Si les NOO allemands se sont effacés, les propriétaires asiatiques de flotte affichent des parcours de météorites. Seaspan, qui n’en finit plus de gonfler sa flotte, en est la plus remarquable incarnation. L’autre star montante est la japonaise Shoei Kisen dont la flotte est passée de 163 000 EVP il y a dix ans à près de 595 000 EVP. Elle a également 367 000 EVP dans son pipeline, en attente de livraison. La filiale du chantier naval japonais Imabari affrète le plus souvent à coque nue à long terme.
En Europe, l’armateur grec Costamare s’est fortement développé au cours de la dernière décennie, passant de la 10e à la 2e place dans le classement d’Alphaliner. La taille de sa flotte a plus que doublé, passant de 232 000 à près de 600 000 EVP. En prenant une participation majoritaire dans la société d’investissement américaine York Capital en avril, le NOO a en outre récupéré quelques navires de 11 000 EVP, dont la majorité engagée avec MSC au prix de 33 000 $/j.
De nouveaux entrants
Global Ship Lease (GSL) a également connu une ascension fulgurante, sa flotte passant de 65 000 à 287 280 EVP répartis sur une cinquantaine de navires. En février 2021, l’entreprise a annoncé un accord pour l’acquisition, au prix de 116 M$, de sept porte-conteneurs de 6 000 EVP, tous affrétés dans le cadre de contrats de 36 mois. La compagnie redonne ainsi vie à un segment de taille qui a été complètement désinvesti ces dernières années.
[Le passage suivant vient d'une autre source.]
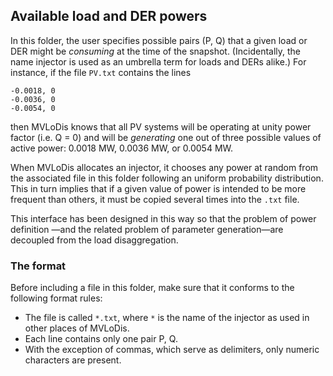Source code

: ## Available load and DER powers

In this folder, the user specifies possible pairs (P, Q) that a given load
or DER might be *consuming* at the time of the snapshot. (Incidentally, the
name injector is used as an umbrella term for loads and DERs alike.) For
instance, if the file ``PV.txt`` contains the lines
<pre><code>-0.0018, 0
-0.0036, 0
-0.0054, 0
</code></pre>
then MVLoDis knows that all PV systems will be operating at unity power factor
(i.e. Q = 0) and will be *generating* one out of three possible values of active
power: 0.0018 MW, 0.0036 MW, or 0.0054 MW.

When MVLoDis allocates an injector, it chooses any power at random from the
associated file in this folder following an uniform probability distribution.
This in turn implies that if a given value of power is intended to be more
frequent than others, it must be copied several times into the ``.txt`` file.

This interface has been designed in this way so that the problem of power
definition &mdash;and the related problem of parameter generation&mdash;are
decoupled from the load disaggregation.

### The format

Before including a file in this folder, make sure that it conforms to the
following format rules:
- The file is called ``*.txt``, where ``*`` is the name of the injector as
  used in other places of MVLoDis.
- Each line contains only one pair P, Q.
- With the exception of commas, which serve as delimiters, only numeric
  characters are present.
Parmi les autres acteurs du marché figurent Zodiac Maritime et Eastern Pacific Shipping (EPS), tous deux dirigé par les frères Ofer, Eyfal et Idan. La première est passée de la 6e à la 4e place avec 48 porte-conteneurs. Le seconde se distingue par ses commandes massives, notamment dans une flotte au GNL (22 navires avec les options), dont plusieurs affrétés à CMA CGM au prix d’environ 55 000 $/j selon les courtiers.
« L’un des faits marquants de la dernière décennie a été l’émergence d’un grand nombre de nouveaux opérateurs parmi les trente premiers acteurs mondiaux », signale Alphaliner, qui en a identifié une douzaine, dont la moitié basée dans la région Asie-Pacifique: EPS, SFL, Navios, MPC, Capital Ship Management, Lomar et Borealis Maritime.
La messe n’est toutefois pas dite. La reprise sans précédent du marché de l’affrètement a incité un certain nombre de NOO à retrouver le chemin des chantiers navals. Ainsi, ces dernières semaines, Asiatic Lloyd, Briese Schiffahrt et Vega Reederei, ont tous passé des commandes pour des porte-conteneurs de 1 800 à 7 000 EVP. Une situation inédite outre-Rhin depuis des années.